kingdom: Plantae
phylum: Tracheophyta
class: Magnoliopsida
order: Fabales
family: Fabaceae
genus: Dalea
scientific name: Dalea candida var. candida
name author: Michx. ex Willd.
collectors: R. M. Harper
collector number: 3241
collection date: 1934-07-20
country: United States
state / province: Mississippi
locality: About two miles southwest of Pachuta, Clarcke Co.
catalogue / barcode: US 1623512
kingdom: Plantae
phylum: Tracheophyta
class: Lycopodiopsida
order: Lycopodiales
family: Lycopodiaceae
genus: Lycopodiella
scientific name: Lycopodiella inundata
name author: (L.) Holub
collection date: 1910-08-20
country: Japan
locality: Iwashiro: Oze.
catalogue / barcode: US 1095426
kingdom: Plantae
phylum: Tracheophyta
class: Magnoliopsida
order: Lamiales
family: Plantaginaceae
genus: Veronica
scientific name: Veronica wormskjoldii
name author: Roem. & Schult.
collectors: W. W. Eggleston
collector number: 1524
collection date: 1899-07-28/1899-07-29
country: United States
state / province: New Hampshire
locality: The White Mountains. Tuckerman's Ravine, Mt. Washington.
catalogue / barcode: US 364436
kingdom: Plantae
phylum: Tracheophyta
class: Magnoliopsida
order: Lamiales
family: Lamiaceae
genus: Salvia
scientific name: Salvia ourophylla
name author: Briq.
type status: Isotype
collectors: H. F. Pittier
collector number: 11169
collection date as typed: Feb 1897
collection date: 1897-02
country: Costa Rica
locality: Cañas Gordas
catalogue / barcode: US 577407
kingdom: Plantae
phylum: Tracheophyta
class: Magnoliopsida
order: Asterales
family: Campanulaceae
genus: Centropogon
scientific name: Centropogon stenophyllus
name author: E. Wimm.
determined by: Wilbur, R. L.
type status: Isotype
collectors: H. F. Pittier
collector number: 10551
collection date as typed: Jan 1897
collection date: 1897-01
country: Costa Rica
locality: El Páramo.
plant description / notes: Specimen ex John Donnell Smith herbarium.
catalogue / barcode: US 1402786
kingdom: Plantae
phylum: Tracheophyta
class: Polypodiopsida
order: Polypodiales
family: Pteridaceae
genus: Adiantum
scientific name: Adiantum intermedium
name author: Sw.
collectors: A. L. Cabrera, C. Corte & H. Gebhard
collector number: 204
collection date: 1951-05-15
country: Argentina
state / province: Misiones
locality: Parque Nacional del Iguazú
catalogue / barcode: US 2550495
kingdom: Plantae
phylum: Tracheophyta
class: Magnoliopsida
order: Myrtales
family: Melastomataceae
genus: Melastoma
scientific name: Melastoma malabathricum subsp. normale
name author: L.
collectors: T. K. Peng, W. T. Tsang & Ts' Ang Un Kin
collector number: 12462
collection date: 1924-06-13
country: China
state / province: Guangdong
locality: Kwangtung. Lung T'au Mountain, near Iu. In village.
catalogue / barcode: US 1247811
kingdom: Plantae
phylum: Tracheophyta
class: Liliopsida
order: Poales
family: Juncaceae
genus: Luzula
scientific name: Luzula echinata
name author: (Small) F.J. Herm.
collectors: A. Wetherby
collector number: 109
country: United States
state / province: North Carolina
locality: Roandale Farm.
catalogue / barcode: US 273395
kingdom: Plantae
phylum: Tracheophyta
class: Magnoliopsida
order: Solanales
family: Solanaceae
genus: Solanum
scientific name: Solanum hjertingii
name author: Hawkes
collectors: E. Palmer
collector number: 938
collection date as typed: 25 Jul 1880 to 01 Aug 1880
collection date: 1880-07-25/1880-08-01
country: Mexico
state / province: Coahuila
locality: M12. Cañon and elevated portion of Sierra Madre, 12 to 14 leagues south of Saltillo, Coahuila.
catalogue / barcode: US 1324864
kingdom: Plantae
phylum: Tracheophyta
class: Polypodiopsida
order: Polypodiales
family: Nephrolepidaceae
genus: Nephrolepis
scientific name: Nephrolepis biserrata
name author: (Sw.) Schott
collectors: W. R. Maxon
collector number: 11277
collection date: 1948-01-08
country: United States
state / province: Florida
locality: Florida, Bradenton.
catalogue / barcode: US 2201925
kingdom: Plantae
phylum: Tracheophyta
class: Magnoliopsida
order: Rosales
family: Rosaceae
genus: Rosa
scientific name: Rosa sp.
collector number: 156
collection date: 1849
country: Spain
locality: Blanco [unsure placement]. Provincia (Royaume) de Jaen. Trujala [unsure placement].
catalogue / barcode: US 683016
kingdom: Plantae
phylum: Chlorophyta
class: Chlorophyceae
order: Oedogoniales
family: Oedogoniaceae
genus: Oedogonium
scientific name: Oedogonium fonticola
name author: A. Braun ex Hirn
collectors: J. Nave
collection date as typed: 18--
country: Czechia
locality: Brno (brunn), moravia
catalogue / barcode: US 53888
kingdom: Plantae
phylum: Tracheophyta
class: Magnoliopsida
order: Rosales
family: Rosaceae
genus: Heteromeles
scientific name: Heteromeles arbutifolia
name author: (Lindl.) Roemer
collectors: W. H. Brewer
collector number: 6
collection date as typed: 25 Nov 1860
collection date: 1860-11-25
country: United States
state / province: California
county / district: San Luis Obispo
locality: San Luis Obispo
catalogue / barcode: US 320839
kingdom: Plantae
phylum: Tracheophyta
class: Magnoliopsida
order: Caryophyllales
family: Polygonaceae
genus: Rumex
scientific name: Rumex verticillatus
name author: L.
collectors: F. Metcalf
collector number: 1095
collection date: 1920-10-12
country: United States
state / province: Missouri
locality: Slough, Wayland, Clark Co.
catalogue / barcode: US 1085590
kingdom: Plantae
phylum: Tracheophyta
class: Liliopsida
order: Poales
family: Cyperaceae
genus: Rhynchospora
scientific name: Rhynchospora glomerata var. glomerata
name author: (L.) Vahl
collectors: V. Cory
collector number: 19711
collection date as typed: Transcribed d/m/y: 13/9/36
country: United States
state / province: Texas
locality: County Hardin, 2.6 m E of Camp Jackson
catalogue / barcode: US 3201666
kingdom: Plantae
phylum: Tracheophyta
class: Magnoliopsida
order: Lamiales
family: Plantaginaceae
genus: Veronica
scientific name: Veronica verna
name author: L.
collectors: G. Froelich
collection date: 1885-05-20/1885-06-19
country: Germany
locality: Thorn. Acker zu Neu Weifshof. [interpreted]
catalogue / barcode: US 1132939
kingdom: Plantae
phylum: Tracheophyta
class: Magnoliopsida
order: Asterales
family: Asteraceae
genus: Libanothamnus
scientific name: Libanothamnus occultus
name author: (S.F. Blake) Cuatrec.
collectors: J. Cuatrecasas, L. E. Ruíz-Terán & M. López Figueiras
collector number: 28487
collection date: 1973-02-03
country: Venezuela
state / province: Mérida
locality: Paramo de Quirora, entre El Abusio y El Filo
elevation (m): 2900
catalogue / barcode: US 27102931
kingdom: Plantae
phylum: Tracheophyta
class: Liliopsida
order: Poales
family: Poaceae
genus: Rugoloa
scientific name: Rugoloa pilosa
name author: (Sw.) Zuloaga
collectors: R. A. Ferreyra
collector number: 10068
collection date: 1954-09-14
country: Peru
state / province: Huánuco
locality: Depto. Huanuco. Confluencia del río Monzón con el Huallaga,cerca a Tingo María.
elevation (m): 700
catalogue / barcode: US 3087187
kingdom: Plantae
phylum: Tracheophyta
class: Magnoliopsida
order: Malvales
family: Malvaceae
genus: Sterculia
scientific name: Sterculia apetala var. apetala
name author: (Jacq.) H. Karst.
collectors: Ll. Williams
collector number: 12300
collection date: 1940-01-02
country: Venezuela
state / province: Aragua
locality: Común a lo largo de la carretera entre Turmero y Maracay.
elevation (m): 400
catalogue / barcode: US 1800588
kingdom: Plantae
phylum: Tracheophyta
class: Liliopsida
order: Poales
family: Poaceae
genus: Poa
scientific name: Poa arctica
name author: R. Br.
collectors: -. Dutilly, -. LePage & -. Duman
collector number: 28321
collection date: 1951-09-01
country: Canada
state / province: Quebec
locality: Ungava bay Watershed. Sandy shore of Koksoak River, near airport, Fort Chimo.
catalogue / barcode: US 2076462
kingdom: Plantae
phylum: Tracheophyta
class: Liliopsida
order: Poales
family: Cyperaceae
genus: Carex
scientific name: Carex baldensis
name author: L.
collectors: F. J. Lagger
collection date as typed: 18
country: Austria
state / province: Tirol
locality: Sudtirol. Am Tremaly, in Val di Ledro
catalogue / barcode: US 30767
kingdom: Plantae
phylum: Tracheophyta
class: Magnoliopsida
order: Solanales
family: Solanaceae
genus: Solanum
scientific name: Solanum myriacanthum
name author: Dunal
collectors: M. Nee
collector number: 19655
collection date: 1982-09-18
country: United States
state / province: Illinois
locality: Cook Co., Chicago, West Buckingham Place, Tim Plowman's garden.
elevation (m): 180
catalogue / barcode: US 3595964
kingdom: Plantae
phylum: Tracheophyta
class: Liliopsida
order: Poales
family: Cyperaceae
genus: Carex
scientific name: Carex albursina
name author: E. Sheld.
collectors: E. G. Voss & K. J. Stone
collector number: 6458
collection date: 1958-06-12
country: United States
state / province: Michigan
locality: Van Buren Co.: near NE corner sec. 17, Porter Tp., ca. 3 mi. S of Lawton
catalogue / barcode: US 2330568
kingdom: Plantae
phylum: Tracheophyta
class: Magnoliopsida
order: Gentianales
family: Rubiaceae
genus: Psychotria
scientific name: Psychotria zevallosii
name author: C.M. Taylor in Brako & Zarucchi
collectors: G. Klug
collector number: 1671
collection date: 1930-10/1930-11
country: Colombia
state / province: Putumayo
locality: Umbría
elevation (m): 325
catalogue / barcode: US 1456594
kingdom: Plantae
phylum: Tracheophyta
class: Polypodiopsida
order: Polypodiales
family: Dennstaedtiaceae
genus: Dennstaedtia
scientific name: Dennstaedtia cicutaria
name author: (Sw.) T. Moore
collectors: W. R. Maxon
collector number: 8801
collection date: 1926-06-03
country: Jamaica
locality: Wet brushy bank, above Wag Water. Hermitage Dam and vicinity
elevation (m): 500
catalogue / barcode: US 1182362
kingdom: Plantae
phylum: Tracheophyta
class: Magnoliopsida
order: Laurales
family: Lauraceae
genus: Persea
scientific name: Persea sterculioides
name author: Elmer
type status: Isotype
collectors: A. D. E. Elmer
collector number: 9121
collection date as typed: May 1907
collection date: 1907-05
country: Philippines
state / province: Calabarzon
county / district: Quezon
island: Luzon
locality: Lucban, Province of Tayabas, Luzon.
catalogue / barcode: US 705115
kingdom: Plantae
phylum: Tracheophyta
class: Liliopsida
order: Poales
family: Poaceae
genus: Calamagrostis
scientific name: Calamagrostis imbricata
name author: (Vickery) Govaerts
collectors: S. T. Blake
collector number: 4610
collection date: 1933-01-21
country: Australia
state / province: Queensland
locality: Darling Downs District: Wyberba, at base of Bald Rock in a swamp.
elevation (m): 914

#####

**PROBLEM STATEMENT**
Rewrite the records from the first line through the line that contains "class: Lycopodiopsida", replacing "locality" with "site" and leaving everything else unchanged. Return only those lines.

**FINISHED ANSWER**
kingdom: Plantae
phylum: Tracheophyta
class: Magnoliopsida
order: Fabales
family: Fabaceae
genus: Dalea
scientific name: Dalea candida var. candida
name author: Michx. ex Willd.
collectors: R. M. Harper
collector number: 3241
collection date: 1934-07-20
country: United States
state / province: Mississippi
site: About two miles southwest of Pachuta, Clarcke Co.
catalogue / barcode: US 1623512
kingdom: Plantae
phylum: Tracheophyta
class: Lycopodiopsida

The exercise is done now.